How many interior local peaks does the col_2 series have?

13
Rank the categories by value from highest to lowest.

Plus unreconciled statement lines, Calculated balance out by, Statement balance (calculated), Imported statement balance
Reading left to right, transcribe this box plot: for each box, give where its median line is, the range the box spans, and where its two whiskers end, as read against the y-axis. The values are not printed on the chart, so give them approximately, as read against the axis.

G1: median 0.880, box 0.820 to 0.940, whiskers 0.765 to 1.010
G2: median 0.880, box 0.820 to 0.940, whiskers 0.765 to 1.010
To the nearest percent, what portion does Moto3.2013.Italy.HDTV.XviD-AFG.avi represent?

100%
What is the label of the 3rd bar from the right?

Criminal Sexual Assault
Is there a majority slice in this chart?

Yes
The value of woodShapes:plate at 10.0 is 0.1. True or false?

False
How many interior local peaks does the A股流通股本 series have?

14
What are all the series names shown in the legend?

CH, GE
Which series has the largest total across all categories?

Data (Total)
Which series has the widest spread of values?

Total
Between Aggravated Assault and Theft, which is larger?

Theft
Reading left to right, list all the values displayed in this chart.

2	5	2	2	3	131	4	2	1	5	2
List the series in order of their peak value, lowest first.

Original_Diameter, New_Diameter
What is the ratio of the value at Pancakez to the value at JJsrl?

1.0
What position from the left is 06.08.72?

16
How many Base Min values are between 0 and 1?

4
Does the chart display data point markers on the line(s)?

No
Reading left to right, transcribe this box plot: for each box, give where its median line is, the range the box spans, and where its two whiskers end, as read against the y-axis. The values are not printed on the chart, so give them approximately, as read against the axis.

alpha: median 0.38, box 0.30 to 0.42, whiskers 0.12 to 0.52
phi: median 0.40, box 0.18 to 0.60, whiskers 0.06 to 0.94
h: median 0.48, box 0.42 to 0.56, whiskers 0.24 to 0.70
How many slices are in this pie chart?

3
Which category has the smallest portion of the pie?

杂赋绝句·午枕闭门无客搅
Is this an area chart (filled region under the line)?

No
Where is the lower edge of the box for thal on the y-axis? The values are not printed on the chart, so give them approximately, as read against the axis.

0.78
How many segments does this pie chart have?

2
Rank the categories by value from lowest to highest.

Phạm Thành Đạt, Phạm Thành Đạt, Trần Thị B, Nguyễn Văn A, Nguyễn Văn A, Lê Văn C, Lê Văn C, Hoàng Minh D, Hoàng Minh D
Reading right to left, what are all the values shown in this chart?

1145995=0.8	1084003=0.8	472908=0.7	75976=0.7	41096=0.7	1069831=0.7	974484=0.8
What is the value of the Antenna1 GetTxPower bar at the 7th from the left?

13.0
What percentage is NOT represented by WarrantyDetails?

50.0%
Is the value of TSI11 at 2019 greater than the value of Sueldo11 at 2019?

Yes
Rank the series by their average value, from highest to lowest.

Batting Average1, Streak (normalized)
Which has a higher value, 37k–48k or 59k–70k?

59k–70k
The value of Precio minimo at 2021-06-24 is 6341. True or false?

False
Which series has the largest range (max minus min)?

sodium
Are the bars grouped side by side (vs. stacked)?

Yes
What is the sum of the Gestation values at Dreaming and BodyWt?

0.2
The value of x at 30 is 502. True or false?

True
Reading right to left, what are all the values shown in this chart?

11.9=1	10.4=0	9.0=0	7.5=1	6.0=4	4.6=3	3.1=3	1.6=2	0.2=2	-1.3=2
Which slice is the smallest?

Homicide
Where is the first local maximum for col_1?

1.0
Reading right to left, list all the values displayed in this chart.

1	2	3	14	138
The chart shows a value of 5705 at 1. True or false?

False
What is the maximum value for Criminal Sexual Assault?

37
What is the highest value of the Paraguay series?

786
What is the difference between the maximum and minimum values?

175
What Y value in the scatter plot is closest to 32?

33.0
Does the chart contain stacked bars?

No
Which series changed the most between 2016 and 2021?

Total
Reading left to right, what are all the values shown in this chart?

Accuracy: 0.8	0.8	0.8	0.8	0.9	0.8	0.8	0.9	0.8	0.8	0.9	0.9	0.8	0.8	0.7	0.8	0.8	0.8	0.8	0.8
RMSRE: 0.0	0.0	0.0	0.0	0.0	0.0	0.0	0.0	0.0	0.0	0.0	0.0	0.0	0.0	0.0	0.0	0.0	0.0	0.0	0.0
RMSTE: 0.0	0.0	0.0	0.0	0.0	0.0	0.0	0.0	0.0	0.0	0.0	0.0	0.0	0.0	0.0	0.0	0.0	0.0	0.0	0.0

◆ ◆ ◆ ◆ ◆

* [Job]
Copy each of the entries above verbatim, without altering any wording, punctuation, or spacing.

* [Task solution]
How many interior local peaks does the col_2 series have?

13
Rank the categories by value from highest to lowest.

Plus unreconciled statement lines, Calculated balance out by, Statement balance (calculated), Imported statement balance
Reading left to right, transcribe this box plot: for each box, give where its median line is, the range the box spans, and where its two whiskers end, as read against the y-axis. The values are not printed on the chart, so give them approximately, as read against the axis.

G1: median 0.880, box 0.820 to 0.940, whiskers 0.765 to 1.010
G2: median 0.880, box 0.820 to 0.940, whiskers 0.765 to 1.010
To the nearest percent, what portion does Moto3.2013.Italy.HDTV.XviD-AFG.avi represent?

100%
What is the label of the 3rd bar from the right?

Criminal Sexual Assault
Is there a majority slice in this chart?

Yes
The value of woodShapes:plate at 10.0 is 0.1. True or false?

False
How many interior local peaks does the A股流通股本 series have?

14
What are all the series names shown in the legend?

CH, GE
Which series has the largest total across all categories?

Data (Total)
Which series has the widest spread of values?

Total
Between Aggravated Assault and Theft, which is larger?

Theft
Reading left to right, list all the values displayed in this chart.

2	5	2	2	3	131	4	2	1	5	2
List the series in order of their peak value, lowest first.

Original_Diameter, New_Diameter
What is the ratio of the value at Pancakez to the value at JJsrl?

1.0
What position from the left is 06.08.72?

16
How many Base Min values are between 0 and 1?

4
Does the chart display data point markers on the line(s)?

No
Reading left to right, transcribe this box plot: for each box, give where its median line is, the range the box spans, and where its two whiskers end, as read against the y-axis. The values are not printed on the chart, so give them approximately, as read against the axis.

alpha: median 0.38, box 0.30 to 0.42, whiskers 0.12 to 0.52
phi: median 0.40, box 0.18 to 0.60, whiskers 0.06 to 0.94
h: median 0.48, box 0.42 to 0.56, whiskers 0.24 to 0.70
How many slices are in this pie chart?

3
Which category has the smallest portion of the pie?

杂赋绝句·午枕闭门无客搅
Is this an area chart (filled region under the line)?

No
Where is the lower edge of the box for thal on the y-axis? The values are not printed on the chart, so give them approximately, as read against the axis.

0.78
How many segments does this pie chart have?

2
Rank the categories by value from lowest to highest.

Phạm Thành Đạt, Phạm Thành Đạt, Trần Thị B, Nguyễn Văn A, Nguyễn Văn A, Lê Văn C, Lê Văn C, Hoàng Minh D, Hoàng Minh D
Reading right to left, what are all the values shown in this chart?

1145995=0.8	1084003=0.8	472908=0.7	75976=0.7	41096=0.7	1069831=0.7	974484=0.8
What is the value of the Antenna1 GetTxPower bar at the 7th from the left?

13.0
What percentage is NOT represented by WarrantyDetails?

50.0%
Is the value of TSI11 at 2019 greater than the value of Sueldo11 at 2019?

Yes
Rank the series by their average value, from highest to lowest.

Batting Average1, Streak (normalized)
Which has a higher value, 37k–48k or 59k–70k?

59k–70k
The value of Precio minimo at 2021-06-24 is 6341. True or false?

False
Which series has the largest range (max minus min)?

sodium
Are the bars grouped side by side (vs. stacked)?

Yes
What is the sum of the Gestation values at Dreaming and BodyWt?

0.2
The value of x at 30 is 502. True or false?

True
Reading right to left, what are all the values shown in this chart?

11.9=1	10.4=0	9.0=0	7.5=1	6.0=4	4.6=3	3.1=3	1.6=2	0.2=2	-1.3=2
Which slice is the smallest?

Homicide
Where is the first local maximum for col_1?

1.0
Reading right to left, list all the values displayed in this chart.

1	2	3	14	138
The chart shows a value of 5705 at 1. True or false?

False
What is the maximum value for Criminal Sexual Assault?

37
What is the highest value of the Paraguay series?

786
What is the difference between the maximum and minimum values?

175
What Y value in the scatter plot is closest to 32?

33.0
Does the chart contain stacked bars?

No
Which series changed the most between 2016 and 2021?

Total
Reading left to right, what are all the values shown in this chart?

Accuracy: 0.8	0.8	0.8	0.8	0.9	0.8	0.8	0.9	0.8	0.8	0.9	0.9	0.8	0.8	0.7	0.8	0.8	0.8	0.8	0.8
RMSRE: 0.0	0.0	0.0	0.0	0.0	0.0	0.0	0.0	0.0	0.0	0.0	0.0	0.0	0.0	0.0	0.0	0.0	0.0	0.0	0.0
RMSTE: 0.0	0.0	0.0	0.0	0.0	0.0	0.0	0.0	0.0	0.0	0.0	0.0	0.0	0.0	0.0	0.0	0.0	0.0	0.0	0.0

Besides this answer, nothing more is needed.